Fiziksel Klavye Kalksa ne olur? (Iphone)

BlackBerry şirketinin ilk hali Research in Motion'ın kurucusu Mike Lazaridis, 2008’de ne maksatla olduğu bilinmez dokunmatik ekran telefon üretimine karşı çıkmıştı. Dolayısıyla bu fırtınayı Apple'ın başlatmasına zemin hazırladı. Vakti zamanında BlackBerry kapış kapış satılan bir üründü, ta ki Apple’ın aklına “fiziksel klavyeyi ortadan kaldırsak ne olur?” sorusu gelene kadar.

Havayolu Taşımacılığı Ucuz Olmaz mı? (Southwest Airlines) 
Southwest, ABD’nin ucuza ve çok sayıda seferle uçan havayolu şirketi.

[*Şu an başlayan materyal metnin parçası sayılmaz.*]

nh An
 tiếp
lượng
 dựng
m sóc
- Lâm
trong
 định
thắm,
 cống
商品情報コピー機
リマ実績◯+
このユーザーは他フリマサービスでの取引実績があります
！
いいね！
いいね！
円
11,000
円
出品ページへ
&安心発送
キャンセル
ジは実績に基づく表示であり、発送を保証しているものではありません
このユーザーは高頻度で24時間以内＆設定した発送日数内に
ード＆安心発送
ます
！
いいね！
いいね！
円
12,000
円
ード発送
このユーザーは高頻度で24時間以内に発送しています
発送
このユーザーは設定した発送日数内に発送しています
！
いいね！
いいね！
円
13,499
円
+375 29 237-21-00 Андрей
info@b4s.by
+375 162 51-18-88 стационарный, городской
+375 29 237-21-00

Southwest, birinci sınıf kategorisini ortadan kaldırarak tamamen ekonomik sınıfa odaklandı ve birinci sınıf kabini yürürlükten kaldırarak Amerika’nın en büyük havayolu şirketi oldu. Operasyonlarının ikinci yılında, Southwest kârlılık göstermeye başladı. Dört büyük iç hat şirketi (American, Delta, United ve US Airways) 41 yılda iflasa sürüklenirken, Southwest’in bu zaman zarfında zarar açıkladığı tek bir yıl bile olmadı.

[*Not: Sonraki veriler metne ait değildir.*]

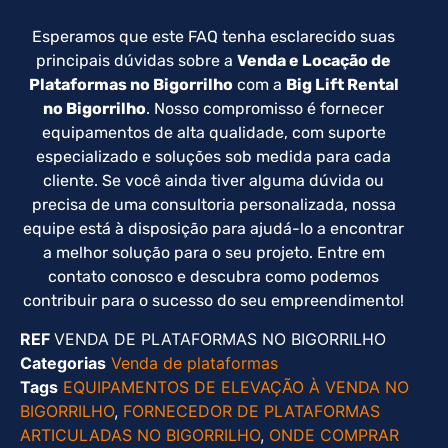
Esperamos que este FAQ tenha esclarecido suas
principais dúvidas sobre a
Venda e Locação de
Plataformas no Bigorrilho
com a
Big Lift Rental
no Bigorrilho
. Nosso compromisso é fornecer
equipamentos de alta qualidade, com suporte
especializado e soluções sob medida para cada
cliente. Se você ainda tiver alguma dúvida ou
precisa de uma consultoria personalizada, nossa
equipe está à disposição para ajudá-lo a encontrar
a melhor solução para o seu projeto. Entre em
contato conosco e descubra como podemos
contribuir para o sucesso do seu empreendimento!
REF
VENDA DE PLATAFORMAS NO BIGORRILHO
Categorias
Venda de plataformas
Tags
EQUIPAMENTOS DE ELEVAÇÃO À VENDA NO
BIGORRILHO
,
FORNECEDOR DE PLATAFORMAS
ARTICULADAS NO BIGORRILHO
,
ONDE COMPRAR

Tezgahtardan kurtul, Self Servis Alışveriş Yap (Süpermarket)
Michael J. Cullen, tezgâhtarlık yaparken kariyerinde bir yükseliş yaşayarak çalıştığı şirkette genel satış yöneticiliğine getirilmiş bir kişiydi. Yeni bir market modeline dair kafasında bir düşünce vardı, bu yüzden de genel müdürüne bir mektup yazarak sektörü dönüştürecek bu fikrini detaylıca anlatmıştı. 1930 yılında mektubunun yanıtsız kalması üzerine işi bıraktı, Long Island’a taşındı, boş bir garaj kiraladı ve Amerika’nın ilk süpermarketi olan King Kullen’i Queens’te açtı. Şunu düşünüyordu: Tezgâhtarlardan kurtul ve tüketicilerin istedikleri ürünleri raflardan kendilerinin alacağı bir ortam yarat.
Bagajı Olmayan Otomobil Olmaz mı? (Mini)


1957 yılında, British Motor Corporation Başkanı Leonard Lord, tüketiciler için güvenilir ve fonksiyonel olacak küçük arabalar geliştirmeye karar verdi. Lord, tasarımcı Alec Issigonis’e 3 metre uzunluğunda, 1,5 metre genişliğinde ve 1,5 metre yüksekliğinde bir kutuya sığabilecek bir araba yaratma görevi verdi. Mini’nin süregelen başarısının ardında tek bir basit öngörü var. Bagajın kaldırılması. Bu sade fikir sayesinde, çok daha geniş araçların sahip olduğu iç hacim küçük bir arabada mümkün olabildi.